TASK PROMPT = Copy all the entries below, changing each "pose" to "camera" and leaving everything else as it is.

— Start —

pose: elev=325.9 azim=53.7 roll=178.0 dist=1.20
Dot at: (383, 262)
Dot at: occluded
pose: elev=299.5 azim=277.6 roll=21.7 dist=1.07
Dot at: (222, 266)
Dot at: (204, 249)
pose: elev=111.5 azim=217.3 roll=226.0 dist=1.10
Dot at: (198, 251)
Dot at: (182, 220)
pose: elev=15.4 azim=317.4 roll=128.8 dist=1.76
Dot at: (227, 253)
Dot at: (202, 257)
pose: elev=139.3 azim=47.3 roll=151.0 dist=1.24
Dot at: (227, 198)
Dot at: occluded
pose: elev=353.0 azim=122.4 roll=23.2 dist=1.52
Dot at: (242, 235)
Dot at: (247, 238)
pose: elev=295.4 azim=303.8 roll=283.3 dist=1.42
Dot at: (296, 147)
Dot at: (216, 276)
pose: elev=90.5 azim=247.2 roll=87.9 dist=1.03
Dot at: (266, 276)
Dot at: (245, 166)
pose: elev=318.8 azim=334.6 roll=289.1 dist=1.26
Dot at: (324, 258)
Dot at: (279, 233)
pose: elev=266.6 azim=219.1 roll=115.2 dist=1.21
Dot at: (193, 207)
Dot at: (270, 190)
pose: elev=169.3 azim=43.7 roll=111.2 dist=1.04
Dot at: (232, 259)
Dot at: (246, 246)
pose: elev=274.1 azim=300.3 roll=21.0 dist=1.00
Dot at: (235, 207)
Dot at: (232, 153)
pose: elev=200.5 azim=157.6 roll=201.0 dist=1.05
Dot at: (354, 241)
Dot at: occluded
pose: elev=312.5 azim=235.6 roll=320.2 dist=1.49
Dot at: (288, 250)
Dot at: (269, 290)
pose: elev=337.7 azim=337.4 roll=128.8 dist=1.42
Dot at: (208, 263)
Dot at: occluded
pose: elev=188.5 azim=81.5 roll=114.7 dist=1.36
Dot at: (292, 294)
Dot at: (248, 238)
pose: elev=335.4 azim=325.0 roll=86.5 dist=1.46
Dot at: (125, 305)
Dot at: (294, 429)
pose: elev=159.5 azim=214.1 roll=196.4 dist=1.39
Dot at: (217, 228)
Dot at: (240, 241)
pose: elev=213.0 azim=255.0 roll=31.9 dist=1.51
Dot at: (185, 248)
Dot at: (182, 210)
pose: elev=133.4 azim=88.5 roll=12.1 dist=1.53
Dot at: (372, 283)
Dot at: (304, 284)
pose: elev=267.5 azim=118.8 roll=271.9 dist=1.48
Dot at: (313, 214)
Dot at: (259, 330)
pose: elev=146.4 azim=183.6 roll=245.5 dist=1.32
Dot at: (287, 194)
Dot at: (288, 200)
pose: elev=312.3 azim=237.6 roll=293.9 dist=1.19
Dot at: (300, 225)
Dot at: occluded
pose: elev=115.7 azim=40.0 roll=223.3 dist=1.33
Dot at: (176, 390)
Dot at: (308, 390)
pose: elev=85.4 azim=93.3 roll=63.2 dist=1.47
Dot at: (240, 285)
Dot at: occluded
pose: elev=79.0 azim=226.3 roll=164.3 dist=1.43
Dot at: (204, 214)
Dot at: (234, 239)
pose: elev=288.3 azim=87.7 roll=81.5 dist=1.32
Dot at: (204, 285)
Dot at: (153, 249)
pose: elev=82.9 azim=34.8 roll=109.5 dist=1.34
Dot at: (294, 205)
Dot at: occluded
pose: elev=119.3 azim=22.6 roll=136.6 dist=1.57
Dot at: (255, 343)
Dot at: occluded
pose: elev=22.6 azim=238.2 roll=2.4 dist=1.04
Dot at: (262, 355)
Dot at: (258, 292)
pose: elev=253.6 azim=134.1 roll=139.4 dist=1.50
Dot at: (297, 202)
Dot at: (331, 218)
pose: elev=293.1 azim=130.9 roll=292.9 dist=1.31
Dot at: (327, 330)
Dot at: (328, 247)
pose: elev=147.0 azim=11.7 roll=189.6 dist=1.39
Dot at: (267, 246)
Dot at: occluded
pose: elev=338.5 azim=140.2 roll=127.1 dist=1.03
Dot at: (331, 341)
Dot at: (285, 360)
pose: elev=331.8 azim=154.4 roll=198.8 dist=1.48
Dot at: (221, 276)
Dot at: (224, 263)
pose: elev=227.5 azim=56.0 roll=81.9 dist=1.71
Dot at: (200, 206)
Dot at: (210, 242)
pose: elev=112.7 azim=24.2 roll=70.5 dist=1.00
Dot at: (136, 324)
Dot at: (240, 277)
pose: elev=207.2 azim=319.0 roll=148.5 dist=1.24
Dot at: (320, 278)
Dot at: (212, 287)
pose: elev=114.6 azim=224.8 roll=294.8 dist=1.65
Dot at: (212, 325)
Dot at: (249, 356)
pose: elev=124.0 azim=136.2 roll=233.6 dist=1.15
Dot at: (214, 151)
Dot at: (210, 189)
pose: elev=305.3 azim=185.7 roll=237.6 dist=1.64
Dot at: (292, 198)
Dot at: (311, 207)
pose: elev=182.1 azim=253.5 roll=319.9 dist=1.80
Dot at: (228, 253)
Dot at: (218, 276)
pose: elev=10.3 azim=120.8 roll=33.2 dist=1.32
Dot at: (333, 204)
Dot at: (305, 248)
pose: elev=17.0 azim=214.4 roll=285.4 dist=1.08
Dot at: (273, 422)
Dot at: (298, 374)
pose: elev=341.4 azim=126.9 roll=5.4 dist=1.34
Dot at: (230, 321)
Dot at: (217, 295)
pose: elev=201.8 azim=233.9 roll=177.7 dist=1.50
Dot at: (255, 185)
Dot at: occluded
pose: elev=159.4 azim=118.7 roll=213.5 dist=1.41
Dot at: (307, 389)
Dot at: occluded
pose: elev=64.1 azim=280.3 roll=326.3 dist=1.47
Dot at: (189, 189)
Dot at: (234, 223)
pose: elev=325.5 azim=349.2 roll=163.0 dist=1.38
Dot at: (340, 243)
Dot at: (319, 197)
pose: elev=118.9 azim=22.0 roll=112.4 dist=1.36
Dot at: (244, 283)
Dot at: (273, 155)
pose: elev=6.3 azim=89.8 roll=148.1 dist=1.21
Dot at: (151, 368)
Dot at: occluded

— End —

EXERCISE RESPONSE =
camera: elev=325.9 azim=53.7 roll=178.0 dist=1.20
Dot at: (383, 262)
Dot at: occluded
camera: elev=299.5 azim=277.6 roll=21.7 dist=1.07
Dot at: (222, 266)
Dot at: (204, 249)
camera: elev=111.5 azim=217.3 roll=226.0 dist=1.10
Dot at: (198, 251)
Dot at: (182, 220)
camera: elev=15.4 azim=317.4 roll=128.8 dist=1.76
Dot at: (227, 253)
Dot at: (202, 257)
camera: elev=139.3 azim=47.3 roll=151.0 dist=1.24
Dot at: (227, 198)
Dot at: occluded
camera: elev=353.0 azim=122.4 roll=23.2 dist=1.52
Dot at: (242, 235)
Dot at: (247, 238)
camera: elev=295.4 azim=303.8 roll=283.3 dist=1.42
Dot at: (296, 147)
Dot at: (216, 276)
camera: elev=90.5 azim=247.2 roll=87.9 dist=1.03
Dot at: (266, 276)
Dot at: (245, 166)
camera: elev=318.8 azim=334.6 roll=289.1 dist=1.26
Dot at: (324, 258)
Dot at: (279, 233)
camera: elev=266.6 azim=219.1 roll=115.2 dist=1.21
Dot at: (193, 207)
Dot at: (270, 190)
camera: elev=169.3 azim=43.7 roll=111.2 dist=1.04
Dot at: (232, 259)
Dot at: (246, 246)
camera: elev=274.1 azim=300.3 roll=21.0 dist=1.00
Dot at: (235, 207)
Dot at: (232, 153)
camera: elev=200.5 azim=157.6 roll=201.0 dist=1.05
Dot at: (354, 241)
Dot at: occluded
camera: elev=312.5 azim=235.6 roll=320.2 dist=1.49
Dot at: (288, 250)
Dot at: (269, 290)
camera: elev=337.7 azim=337.4 roll=128.8 dist=1.42
Dot at: (208, 263)
Dot at: occluded
camera: elev=188.5 azim=81.5 roll=114.7 dist=1.36
Dot at: (292, 294)
Dot at: (248, 238)
camera: elev=335.4 azim=325.0 roll=86.5 dist=1.46
Dot at: (125, 305)
Dot at: (294, 429)
camera: elev=159.5 azim=214.1 roll=196.4 dist=1.39
Dot at: (217, 228)
Dot at: (240, 241)
camera: elev=213.0 azim=255.0 roll=31.9 dist=1.51
Dot at: (185, 248)
Dot at: (182, 210)
camera: elev=133.4 azim=88.5 roll=12.1 dist=1.53
Dot at: (372, 283)
Dot at: (304, 284)
camera: elev=267.5 azim=118.8 roll=271.9 dist=1.48
Dot at: (313, 214)
Dot at: (259, 330)
camera: elev=146.4 azim=183.6 roll=245.5 dist=1.32
Dot at: (287, 194)
Dot at: (288, 200)
camera: elev=312.3 azim=237.6 roll=293.9 dist=1.19
Dot at: (300, 225)
Dot at: occluded
camera: elev=115.7 azim=40.0 roll=223.3 dist=1.33
Dot at: (176, 390)
Dot at: (308, 390)
camera: elev=85.4 azim=93.3 roll=63.2 dist=1.47
Dot at: (240, 285)
Dot at: occluded
camera: elev=79.0 azim=226.3 roll=164.3 dist=1.43
Dot at: (204, 214)
Dot at: (234, 239)
camera: elev=288.3 azim=87.7 roll=81.5 dist=1.32
Dot at: (204, 285)
Dot at: (153, 249)
camera: elev=82.9 azim=34.8 roll=109.5 dist=1.34
Dot at: (294, 205)
Dot at: occluded
camera: elev=119.3 azim=22.6 roll=136.6 dist=1.57
Dot at: (255, 343)
Dot at: occluded
camera: elev=22.6 azim=238.2 roll=2.4 dist=1.04
Dot at: (262, 355)
Dot at: (258, 292)
camera: elev=253.6 azim=134.1 roll=139.4 dist=1.50
Dot at: (297, 202)
Dot at: (331, 218)
camera: elev=293.1 azim=130.9 roll=292.9 dist=1.31
Dot at: (327, 330)
Dot at: (328, 247)
camera: elev=147.0 azim=11.7 roll=189.6 dist=1.39
Dot at: (267, 246)
Dot at: occluded
camera: elev=338.5 azim=140.2 roll=127.1 dist=1.03
Dot at: (331, 341)
Dot at: (285, 360)
camera: elev=331.8 azim=154.4 roll=198.8 dist=1.48
Dot at: (221, 276)
Dot at: (224, 263)
camera: elev=227.5 azim=56.0 roll=81.9 dist=1.71
Dot at: (200, 206)
Dot at: (210, 242)
camera: elev=112.7 azim=24.2 roll=70.5 dist=1.00
Dot at: (136, 324)
Dot at: (240, 277)
camera: elev=207.2 azim=319.0 roll=148.5 dist=1.24
Dot at: (320, 278)
Dot at: (212, 287)
camera: elev=114.6 azim=224.8 roll=294.8 dist=1.65
Dot at: (212, 325)
Dot at: (249, 356)
camera: elev=124.0 azim=136.2 roll=233.6 dist=1.15
Dot at: (214, 151)
Dot at: (210, 189)
camera: elev=305.3 azim=185.7 roll=237.6 dist=1.64
Dot at: (292, 198)
Dot at: (311, 207)
camera: elev=182.1 azim=253.5 roll=319.9 dist=1.80
Dot at: (228, 253)
Dot at: (218, 276)
camera: elev=10.3 azim=120.8 roll=33.2 dist=1.32
Dot at: (333, 204)
Dot at: (305, 248)
camera: elev=17.0 azim=214.4 roll=285.4 dist=1.08
Dot at: (273, 422)
Dot at: (298, 374)
camera: elev=341.4 azim=126.9 roll=5.4 dist=1.34
Dot at: (230, 321)
Dot at: (217, 295)
camera: elev=201.8 azim=233.9 roll=177.7 dist=1.50
Dot at: (255, 185)
Dot at: occluded
camera: elev=159.4 azim=118.7 roll=213.5 dist=1.41
Dot at: (307, 389)
Dot at: occluded
camera: elev=64.1 azim=280.3 roll=326.3 dist=1.47
Dot at: (189, 189)
Dot at: (234, 223)
camera: elev=325.5 azim=349.2 roll=163.0 dist=1.38
Dot at: (340, 243)
Dot at: (319, 197)
camera: elev=118.9 azim=22.0 roll=112.4 dist=1.36
Dot at: (244, 283)
Dot at: (273, 155)
camera: elev=6.3 azim=89.8 roll=148.1 dist=1.21
Dot at: (151, 368)
Dot at: occluded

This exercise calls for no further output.